Search the entries below for the word "reset", then copy each line in which it is found.

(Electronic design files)
[Start of Attachment]
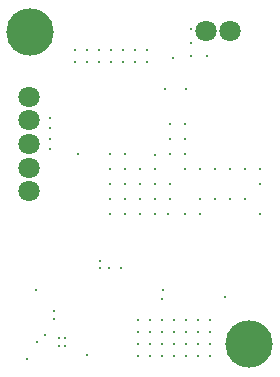
<source format=gbs>
G04 Layer_Color=16711935*
%FSAX25Y25*%
%MOIN*%
G70*
G01*
G75*
%ADD50C,0.07100*%
%ADD51C,0.15800*%
%ADD52C,0.01200*%
D50*
X0396626Y0370500D02*
D03*
X0404500D02*
D03*
X0337500Y0316952D02*
D03*
Y0324852D02*
D03*
Y0332752D02*
D03*
Y0340626D02*
D03*
Y0348500D02*
D03*
D51*
X0411000Y0266000D02*
D03*
X0338000Y0370000D02*
D03*
D52*
X0340000Y0284000D02*
D03*
X0343000Y0269000D02*
D03*
X0340275Y0266643D02*
D03*
X0357000Y0262500D02*
D03*
X0382202Y0284000D02*
D03*
X0382000Y0281000D02*
D03*
X0389500Y0309500D02*
D03*
X0379500Y0329000D02*
D03*
X0414500Y0319500D02*
D03*
X0347500Y0268000D02*
D03*
X0349500D02*
D03*
X0347500Y0265500D02*
D03*
X0349500D02*
D03*
X0346000Y0277000D02*
D03*
Y0274500D02*
D03*
X0336992Y0261000D02*
D03*
X0402760Y0281661D02*
D03*
X0364500Y0329500D02*
D03*
X0369500D02*
D03*
Y0324500D02*
D03*
X0364500D02*
D03*
Y0319500D02*
D03*
X0369500D02*
D03*
Y0314500D02*
D03*
X0364500D02*
D03*
Y0309500D02*
D03*
X0369500D02*
D03*
X0374500D02*
D03*
Y0314500D02*
D03*
Y0319500D02*
D03*
Y0324500D02*
D03*
X0379500D02*
D03*
Y0319500D02*
D03*
Y0314500D02*
D03*
Y0309500D02*
D03*
X0384000D02*
D03*
X0384500Y0314500D02*
D03*
Y0319500D02*
D03*
Y0329500D02*
D03*
X0389500D02*
D03*
Y0334500D02*
D03*
Y0339500D02*
D03*
X0384500D02*
D03*
Y0334500D02*
D03*
X0389500Y0324500D02*
D03*
X0394500Y0314500D02*
D03*
Y0324500D02*
D03*
X0399500D02*
D03*
Y0314500D02*
D03*
X0404500D02*
D03*
X0409500Y0324500D02*
D03*
X0414500D02*
D03*
X0404500D02*
D03*
X0409500Y0314500D02*
D03*
X0414500Y0309500D02*
D03*
X0394500D02*
D03*
X0383012Y0351000D02*
D03*
X0389988D02*
D03*
X0385500Y0361500D02*
D03*
X0391500Y0366500D02*
D03*
Y0362000D02*
D03*
X0397000D02*
D03*
X0391500Y0371000D02*
D03*
X0344500Y0341500D02*
D03*
Y0338000D02*
D03*
Y0334500D02*
D03*
Y0331000D02*
D03*
X0354000Y0329366D02*
D03*
X0374000Y0274000D02*
D03*
X0378000D02*
D03*
X0382000D02*
D03*
X0386000D02*
D03*
X0390000D02*
D03*
X0394000D02*
D03*
X0398000D02*
D03*
Y0270000D02*
D03*
X0394000D02*
D03*
X0390000D02*
D03*
X0386000D02*
D03*
X0382000D02*
D03*
X0378000D02*
D03*
X0374000D02*
D03*
X0398000Y0266000D02*
D03*
X0394000D02*
D03*
X0390000D02*
D03*
X0386000D02*
D03*
X0382000D02*
D03*
X0378000D02*
D03*
X0374000D02*
D03*
X0398000Y0262000D02*
D03*
X0394000D02*
D03*
X0390000D02*
D03*
X0386000D02*
D03*
X0382000D02*
D03*
X0378000D02*
D03*
X0374000D02*
D03*
X0353000Y0360000D02*
D03*
X0357000D02*
D03*
X0361000D02*
D03*
X0365000D02*
D03*
X0369000D02*
D03*
X0373000D02*
D03*
X0377000D02*
D03*
Y0364000D02*
D03*
X0373000D02*
D03*
X0369000D02*
D03*
X0365000D02*
D03*
X0361000D02*
D03*
X0357000D02*
D03*
X0353000D02*
D03*
X0361100Y0293700D02*
D03*
Y0291500D02*
D03*
X0364100D02*
D03*
X0368300D02*
D03*
M02*

</source>
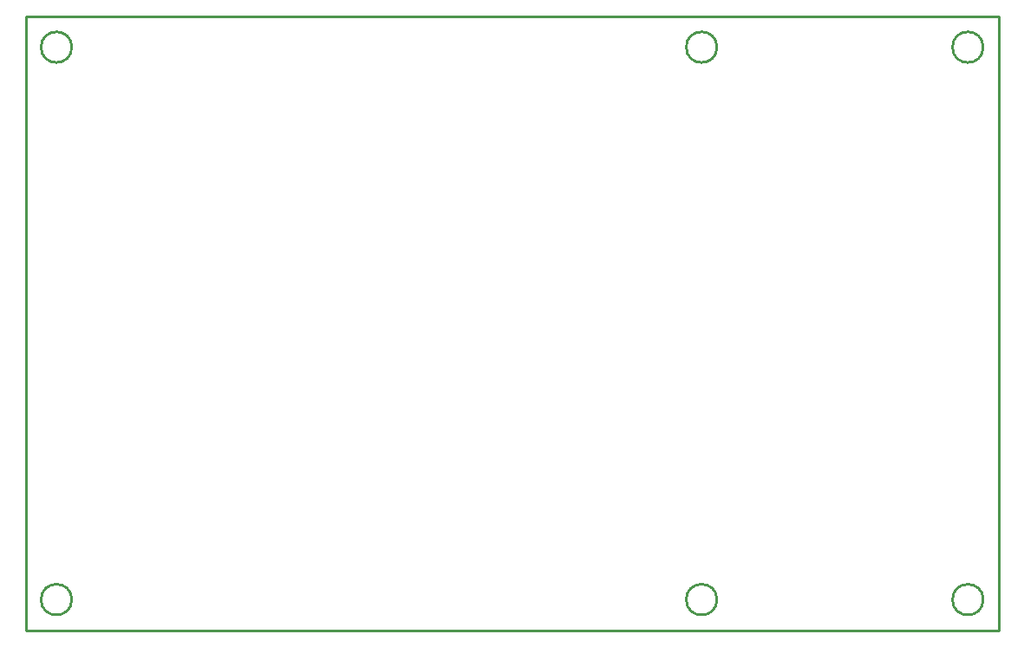
<source format=gko>
G04*
G04 #@! TF.GenerationSoftware,Altium Limited,Altium Designer,21.6.1 (37)*
G04*
G04 Layer_Color=16711935*
%FSTAX24Y24*%
%MOIN*%
G70*
G04*
G04 #@! TF.SameCoordinates,B7BCD236-E72C-41E6-AEDC-B20C2DB60F4C*
G04*
G04*
G04 #@! TF.FilePolarity,Positive*
G04*
G01*
G75*
%ADD10C,0.0100*%
D10*
X001822Y022491D02*
G03*
X001822Y022491I-000591J0D01*
G01*
Y001231D02*
G03*
X001822Y001231I-000591J0D01*
G01*
X036861D02*
G03*
X036861Y001231I-000591J0D01*
G01*
Y022491D02*
G03*
X036861Y022491I-000591J0D01*
G01*
X026625Y001231D02*
G03*
X026625Y001231I-000591J0D01*
G01*
Y022491D02*
G03*
X026625Y022491I-000591J0D01*
G01*
X00005Y023672D02*
X037452D01*
Y00005D02*
Y023672D01*
X00005Y00005D02*
X037452D01*
X00005D02*
Y023672D01*
M02*

</source>
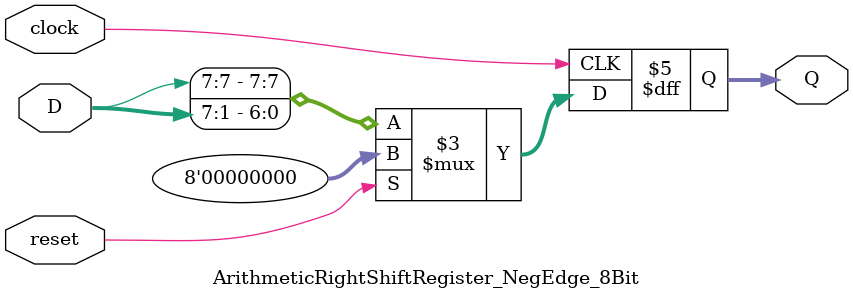
<source format=v>
module ArithmeticRightShiftRegister_NegEdge_8Bit (clock, reset, D, Q);
    input clock;
    input reset;
    input [7:0] D;
    output reg [7:0] Q;

    always @(negedge clock)
    begin
        if (reset)
            Q <= 8'b00000000;
        else
            Q <= {D[7], D[7:1]};        
    end
endmodule

</source>
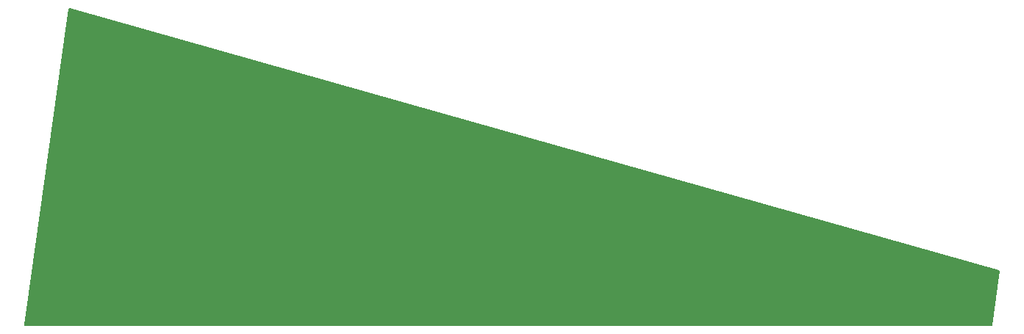
<source format=gbr>
%TF.GenerationSoftware,KiCad,Pcbnew,(6.0.6)*%
%TF.CreationDate,2022-09-18T10:39:24-04:00*%
%TF.ProjectId,tier1,74696572-312e-46b6-9963-61645f706362,rev?*%
%TF.SameCoordinates,Original*%
%TF.FileFunction,Copper,L2,Bot*%
%TF.FilePolarity,Positive*%
%FSLAX46Y46*%
G04 Gerber Fmt 4.6, Leading zero omitted, Abs format (unit mm)*
G04 Created by KiCad (PCBNEW (6.0.6)) date 2022-09-18 10:39:24*
%MOMM*%
%LPD*%
G01*
G04 APERTURE LIST*
G04 APERTURE END LIST*
%TA.AperFunction,NonConductor*%
G36*
X137893440Y-87300118D02*
G01*
X202363239Y-105480932D01*
X202423373Y-105518672D01*
X202453558Y-105582933D01*
X202453852Y-105619464D01*
X201591030Y-111857974D01*
X201561884Y-111922712D01*
X201502364Y-111961416D01*
X201466218Y-111966712D01*
X90262366Y-111966712D01*
X90194245Y-111946710D01*
X90147752Y-111893054D01*
X90137554Y-111823450D01*
X95174826Y-75402099D01*
X95203972Y-75337361D01*
X95263491Y-75298657D01*
X95333836Y-75298091D01*
X137893440Y-87300118D01*
G37*
%TD.AperFunction*%
M02*

</source>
[End of Attachment]
• _RESULT_:
module ArithmeticRightShiftRegister_NegEdge_8Bit (clock, reset, D, Q);
    input reset;
        if (reset)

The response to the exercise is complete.